Le jeudi soir, une tragédie a frappé le Gers avec la découverte du corps de Lyhanna, une collégienne de seulement 11 ans disparue depuis le 29 mai. Selon les résultats de l'autopsie, le corps, retrouvé dans un silo d'un ancien site agricole à Puycasquier, a été identifié grâce à une comparaison ADN. Ce lieu, où le principal suspect travaillait il y a quelques années, est désormais sous le choc.
Le procureur a déclaré que, jusqu'à présent, les médecins légistes n'ont pas pu établir les causes exactes de la mort, laissant planer le doute et la tristesse sur cette affaire. Les habitants de Fleurance, où Lyhanna a été vue pour la dernière fois, se mobilisent pour organiser une marche blanche en hommage à l’enfant, prévue pour ce dimanche à 15h00.

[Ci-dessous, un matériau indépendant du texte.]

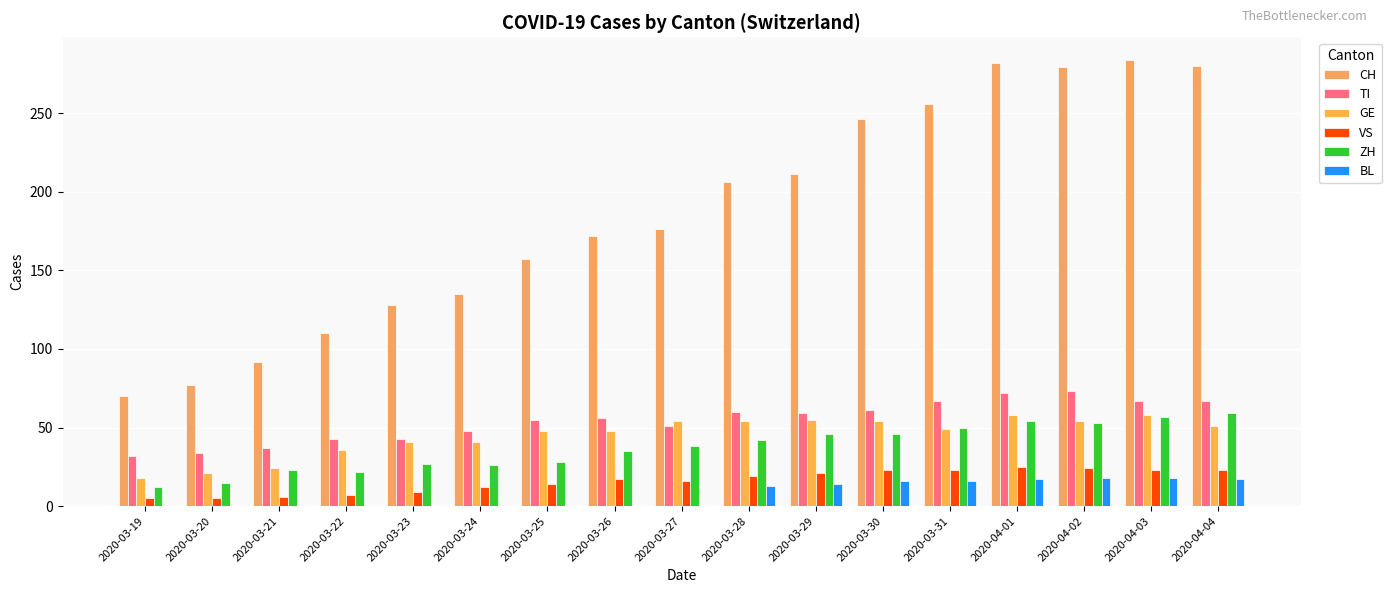

Is the value of VS at 2020-03-27 greater than the value of CH at 2020-03-30?

No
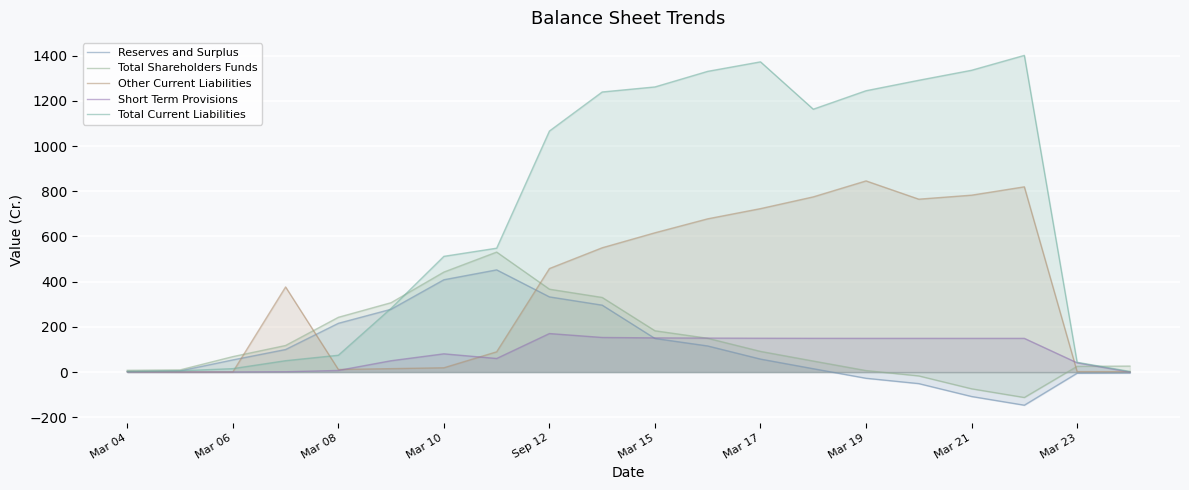

What is the value of the Short Term Provisions point at the 10th from the left?

153.1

Emmanuel Macron a, pour sa part, exprimé son indignation face aux dysfonctionnements du système judiciaire. "Il est inacceptable qu'il y ait des failles dans le traitement des plaintes concernant le principal suspect", a-t-il dit avec fermeté depuis le Monténégro. Le président a demandé des explications claires de la part des autorités judiciaires, plaçant la responsabilité sur plusieurs ministres qui se réunissaient pour discuter de la situation.
Le ministre de la Justice, Gérald Darmanin, a annoncé des sanctions potentielles contre des magistrats si des négligences étaient prouvées. Le principal suspect, Jérôme B., âgé de 41 ans et connu de Lyhanna à travers sa fille, a été mis en examen pour enlèvement et séquestration, après avoir été placé en garde à vue.

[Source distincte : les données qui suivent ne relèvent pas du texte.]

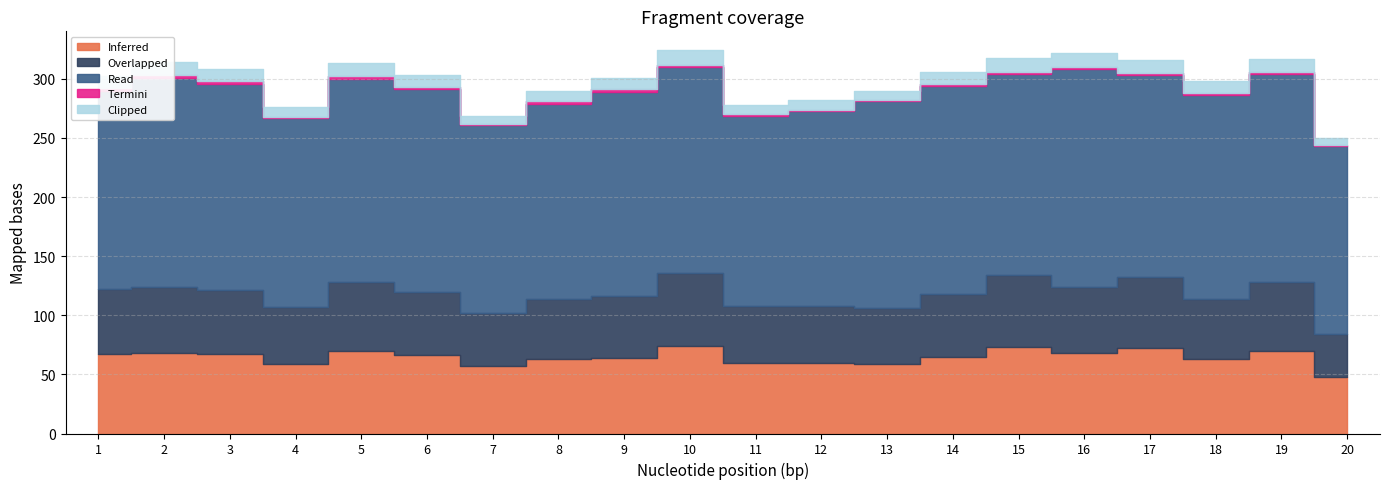

In Read, how many points are higher than both neighbors (excluding endpoints)?

6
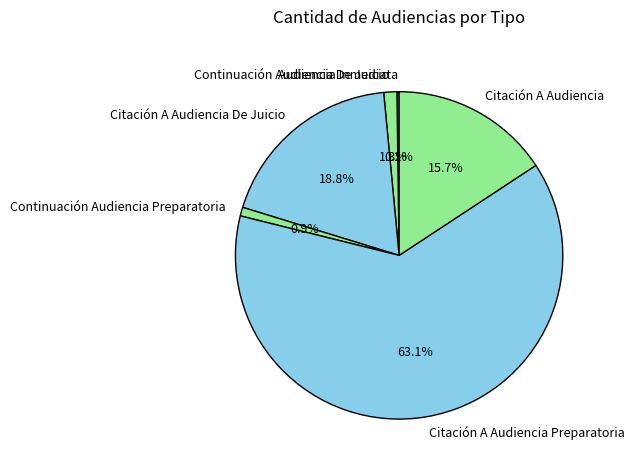

Which slice represents more than half of the pie?

Citación A Audiencia Preparatoria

Dans un climat de colère et d'incompréhension, les habitants de Fleurance expriment leur chagrin et leur colère face aux antécédents du suspect, qui avait déjà fait l'objet de signalements pour des actes graves. "Toutes ces plaintes, il y a un vrai problème ici, je suis en colère", témoigne Paulette Cantan, une habitante de la ville.

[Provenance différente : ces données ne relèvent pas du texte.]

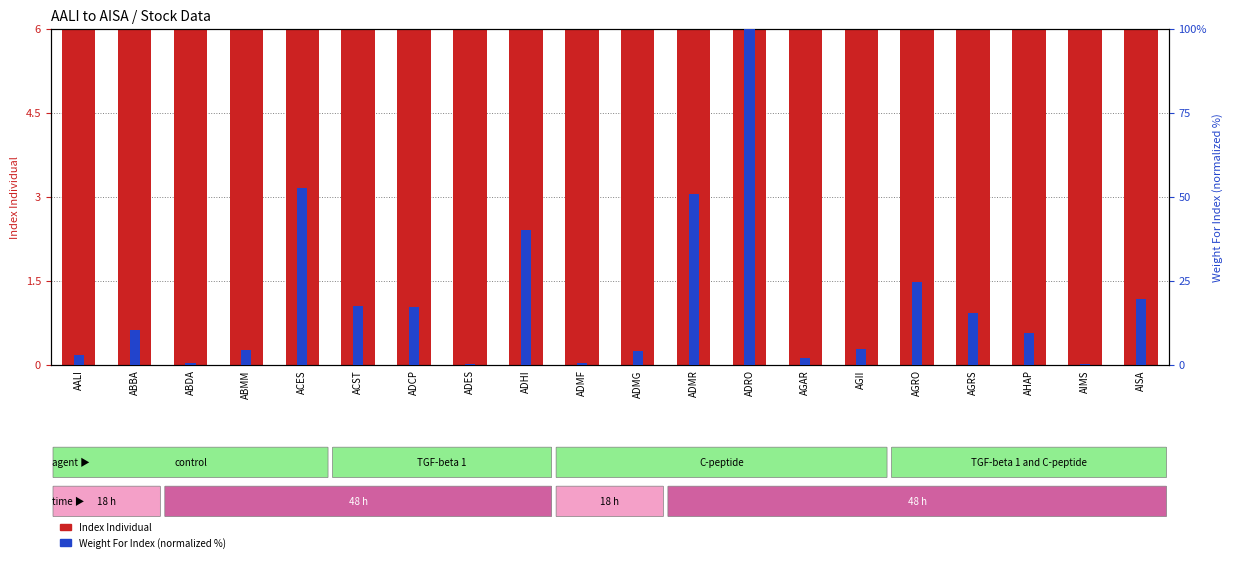

What is the approximate value of Index Individual at ACES?

689.0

Les investigations se poursuivent activement alors que les forces de gendarmerie interpellent les automobilistes sur les routes empruntées par Jérôme B. à l'époque de la disparition. Des rapports récents ont révélé que le suspect, en dépit de plusieurs plaintes passées, n'avait pas été suffisamment surveillé.
Le secrétaire général adjoint de l'Union syndicale des magistrats, Aurélien Martini, a évoqué une situation alarmante, insistant sur le besoin d'analyse plutôt que de réactions impulsives. La Conférence des procureurs a également souligné qu'il était prématuré de pointer des responsabilités tant que les enquêtes administratives ne seraient pas conclues.
Cette affaire met en lumière des lacunes préoccupantes au sein du système judiciaire français, dont le député du Gers, David Taupiac, a déjà averti les autorités. Les difficultés de fonctionnement au tribunal d'Auch, exacerbées par une pénurie de personnel, interpellent et soulèvent des questions sur l'avenir de la justice dans la région.
Alors que les proches de Lyhanna pleurent la perte d'une jeune vie, la société française appelle à une profonde réflexion sur la sécurité de ses enfants et l'efficacité de ses institutions judiciaires.